— TEXT EXTRACT —
+---+
The Harrisburg case raises fundamental questions about the way cities and states increasingly use debt to finance speculative development that private investors or lenders won't touch. From minor league stadiums to arenas, museums, downtown redevelopment and waste plants with unproven technologies, billions have been spent on schemes of questionable value. Some projects are backed by unrealistic economic projections, which leave taxpayers on the hook for bond payments or operating subsidies. These deals are one reason why state and local debt outstanding has ballooned from $1.3 trillion to $2.5 trillion in the last decade, according to the U.S. Federal Reserve.
Perhaps the country does need a national museum of bad government ideas. Harrisburg would be a good place for it.
The whole article should be accessible for a little while longer, here.
Comments (18)
And we have many we could showcase in that museum...MAX, the Streetcar, the Pearl, South Waterfront, The Round, etc.
Most of the bonds for these projects are backed by the property taxes of the city. Until there's a wave of bankruptcies, there's not that much risk to the bondholders. For deals that are based on the success of the project, interest rates are high. Earlier this year, some 15-year Portland "urban renewal" bonds were sold, and the interest rate on them was more than 6.25%.
And now we know why Sam isn't running for Mayor. The last thing he wants to happen is to be in the Mayor's office when all of those bills come due, so he'll gleefully leave the mess for the next slob dumb enough to want to inherit it.
Hmm. Author is a fellow at the "Manhattan Institute for Policy Research", whose website has, amongst other parts, a page praising Frederich Hayek, the most famous free-market libertarian Austria ever produced.
Regardless of who wrote it, it's more important whether or not the story is true, and that should be a matter of public record.
Early on during WW2 the Soviets carried out a secret mass execution of Polish officials and intelligentsia in the forests of Katyn. When later discovered by the invading German army, it was well documented and openly revealed to the Red Cross and the world, but the Allies pointed fingers at the messenger and refused to believe it, and after the war it was conveniently covered up by the occupying Soviet authorities.
Saw that story in this past weekend's Wall Street Journal. As I was reading it; it sounded way too much like a forerunner of what might happen to Portland in a few years. Already TriMet is having problems figuring out how to pay for current expenses - without their stupid train to Milwaukie.
"Most of the bonds for these projects are backed by the property taxes of the city."
Also, I'm pretty sure they get paid first. So even if our local services get crowded out of the budget, the bond holders get their 6.5%. Hmmm, maybe I should buy some....
So what happens to The City That Works when property taxes skyrocket to pay for all these bonds and services are reduced?
+---+
— DATA ROWS —
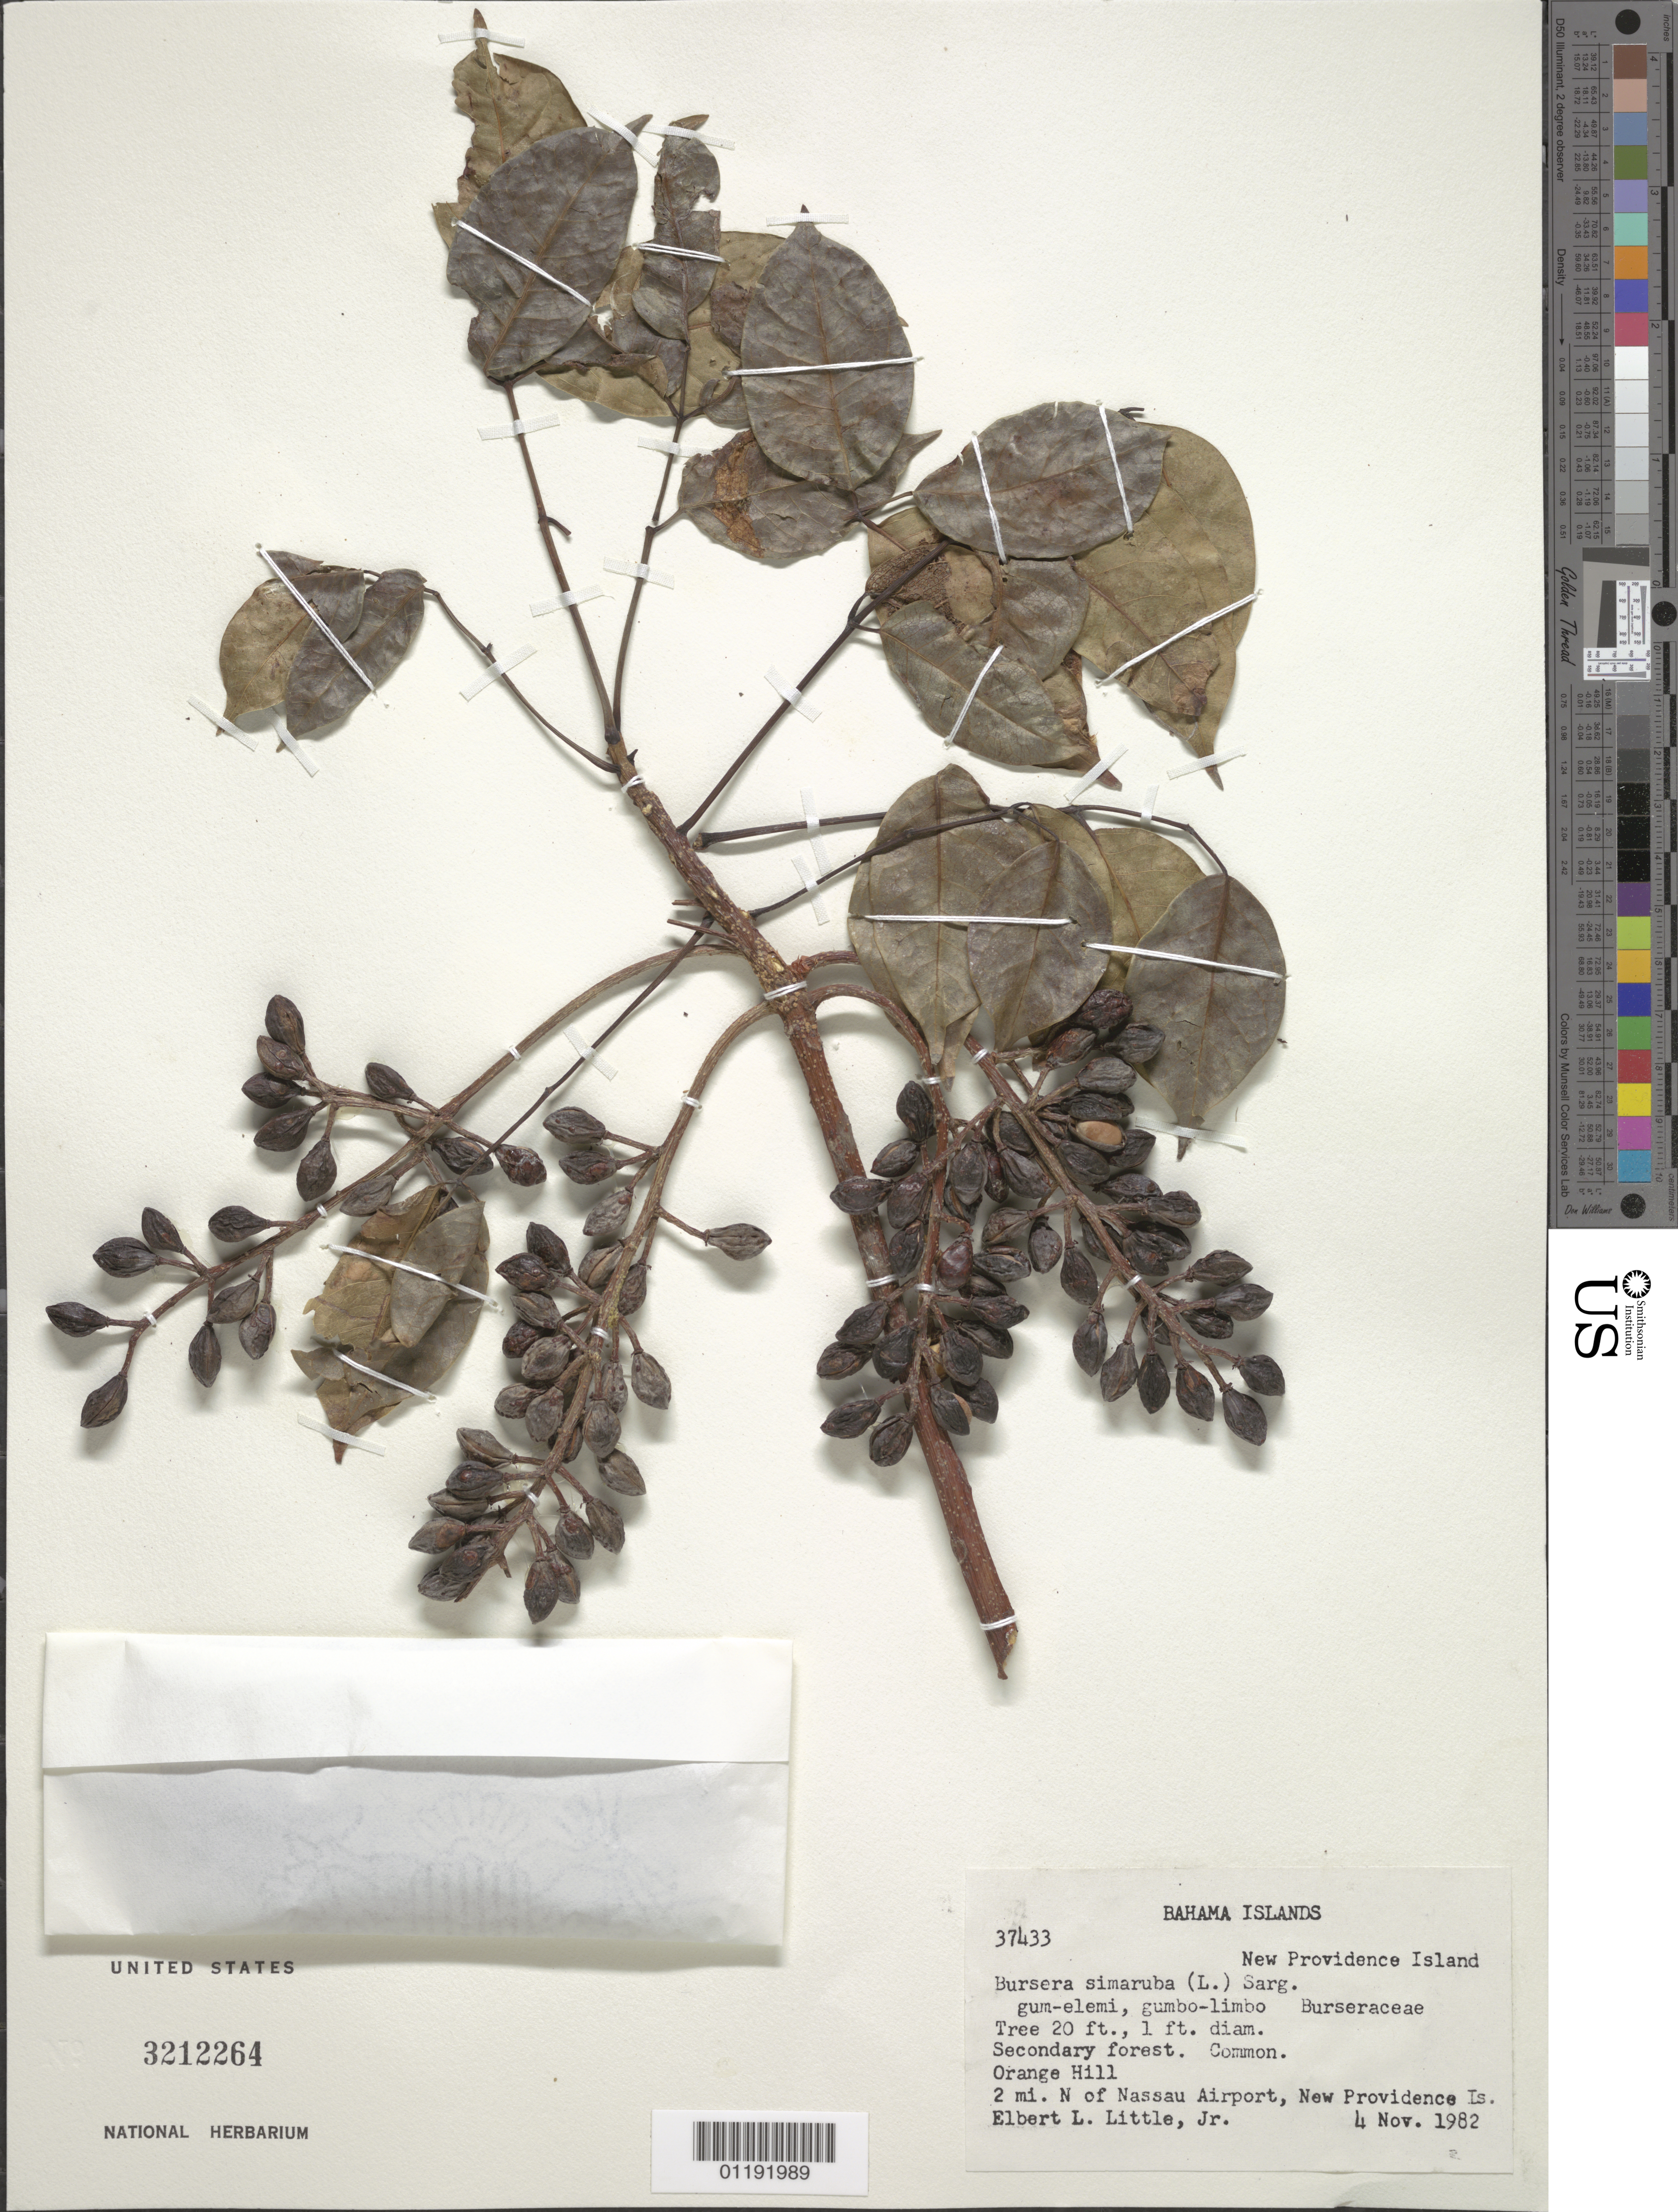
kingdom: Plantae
+---+
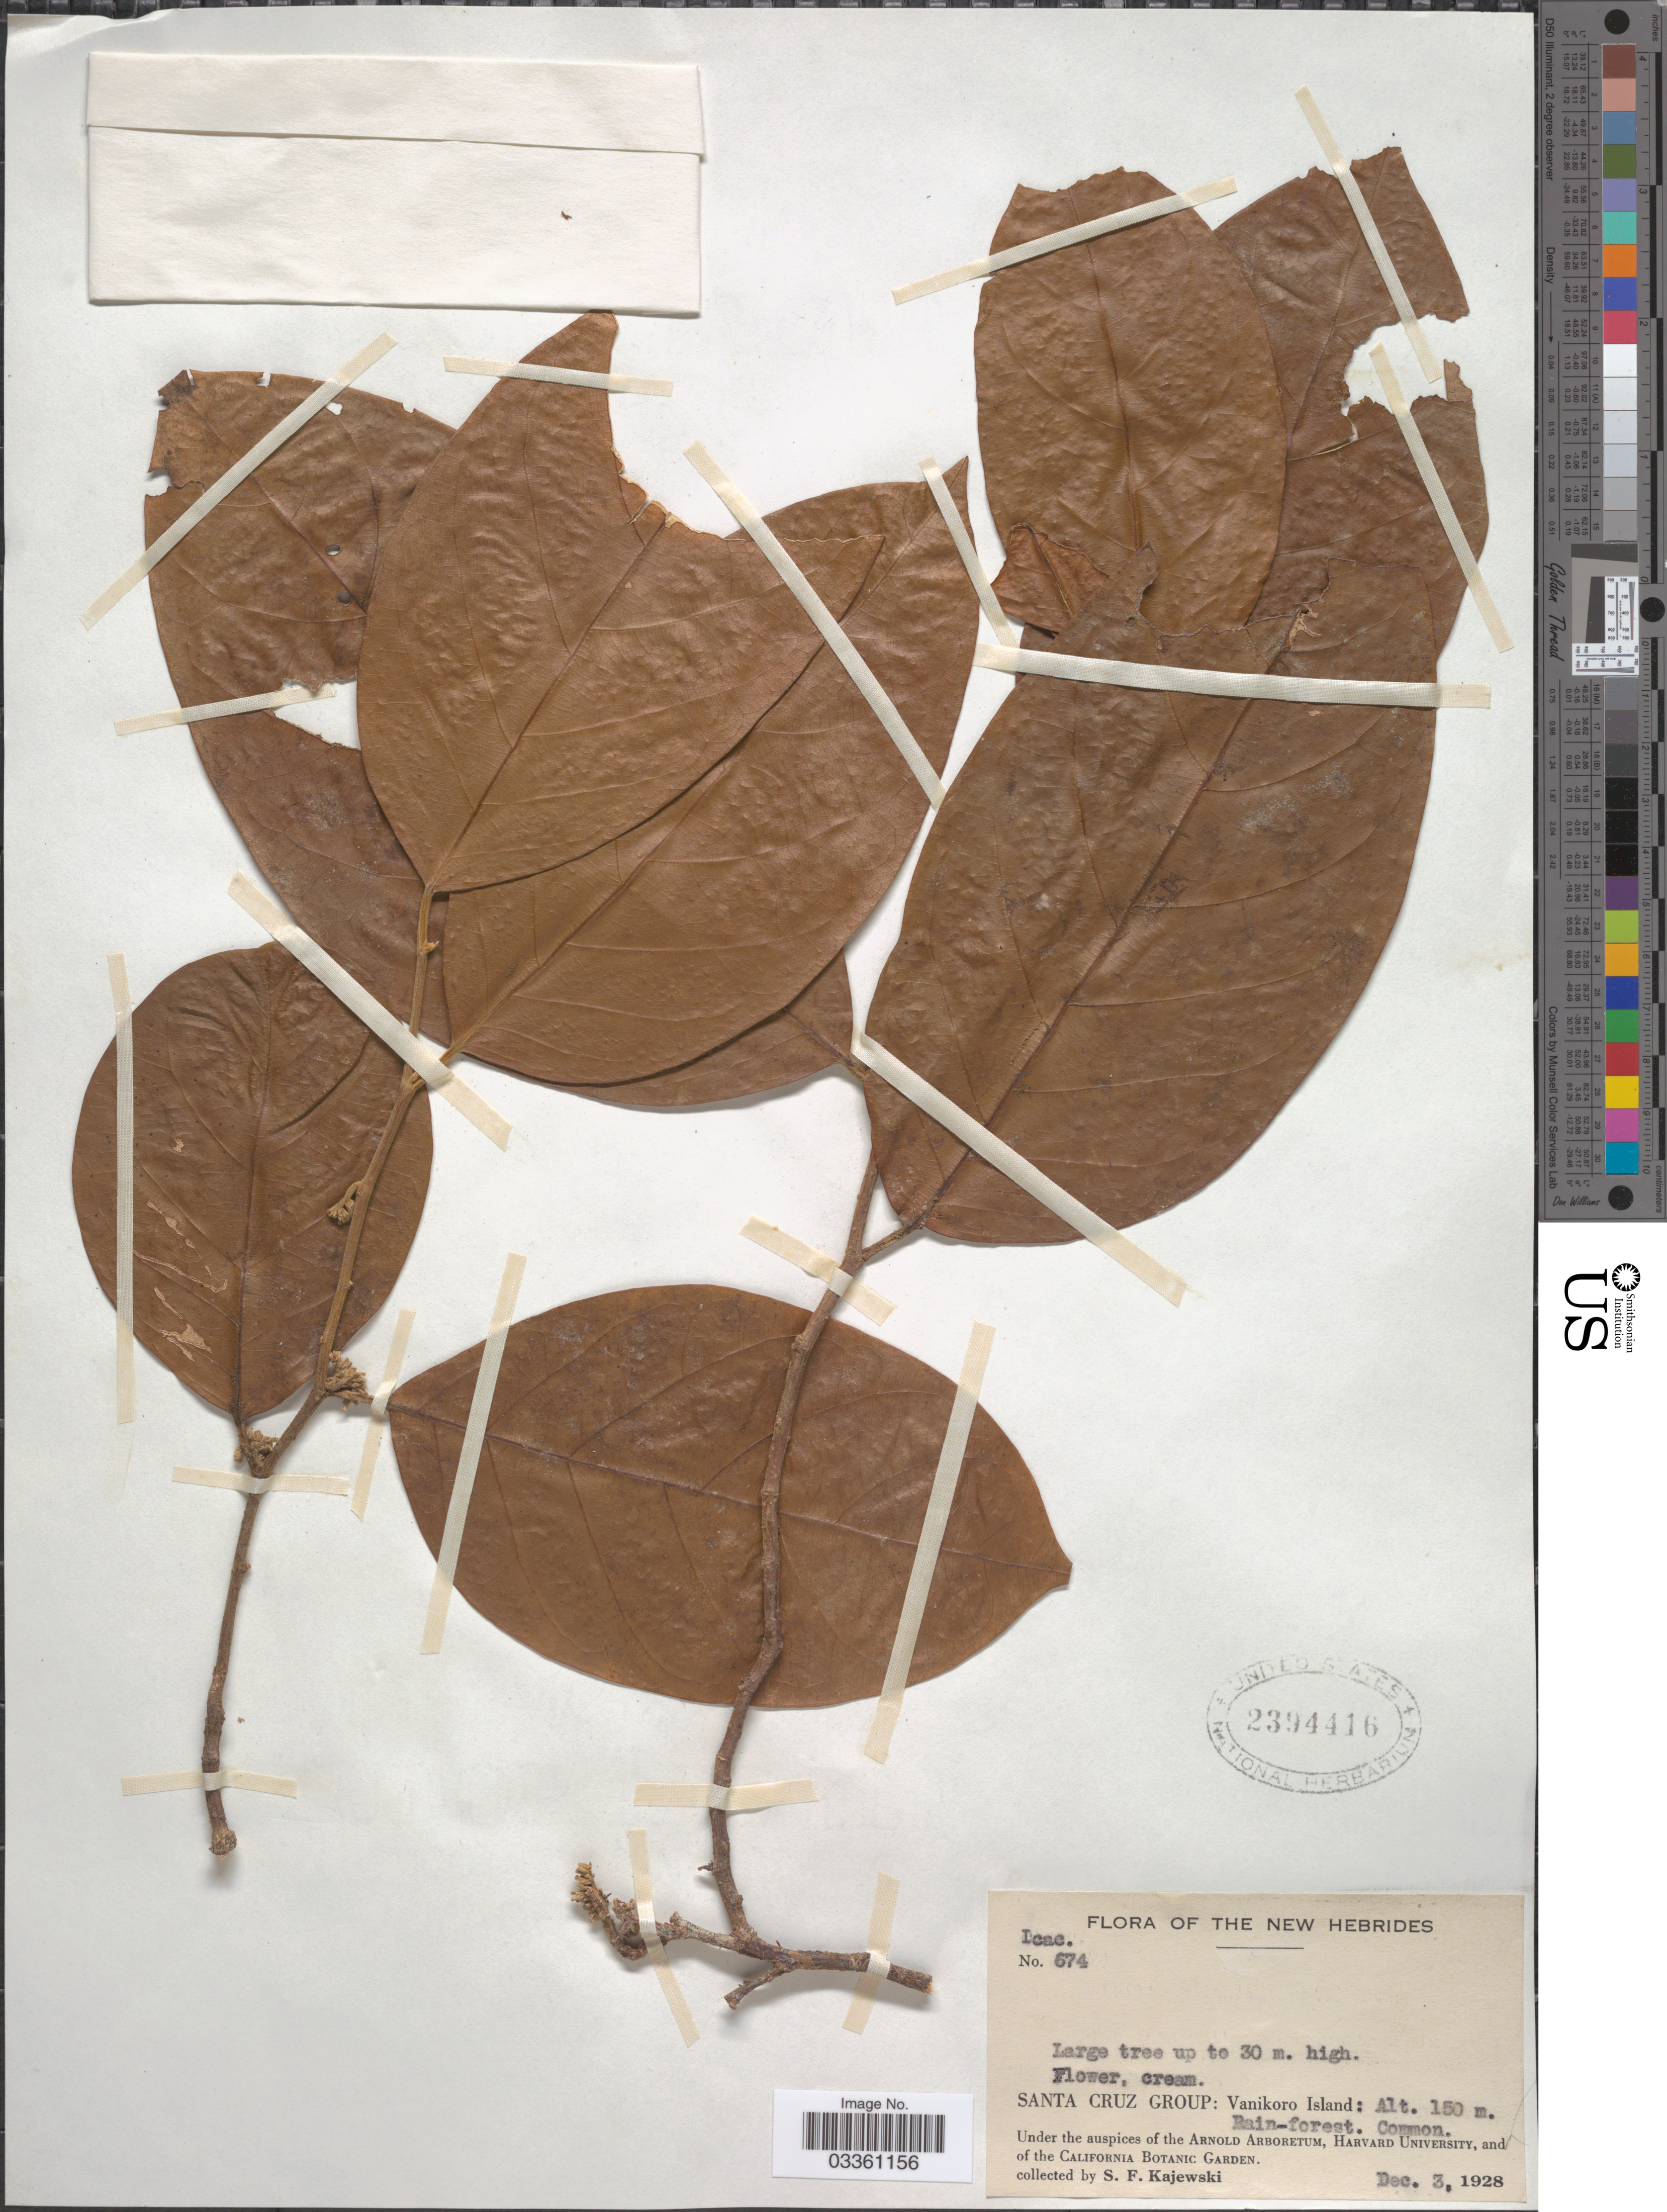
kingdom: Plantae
+---+
— SHORT EXERCISE —
Translate this sentence from the passage on Harrisburg and city debt into Spanish: "Perhaps the country does need a national museum of bad government ideas."

— ANSWER TO THE PROBLEM —
Quizás el país sí necesite un museo nacional de malas ideas gubernamentales.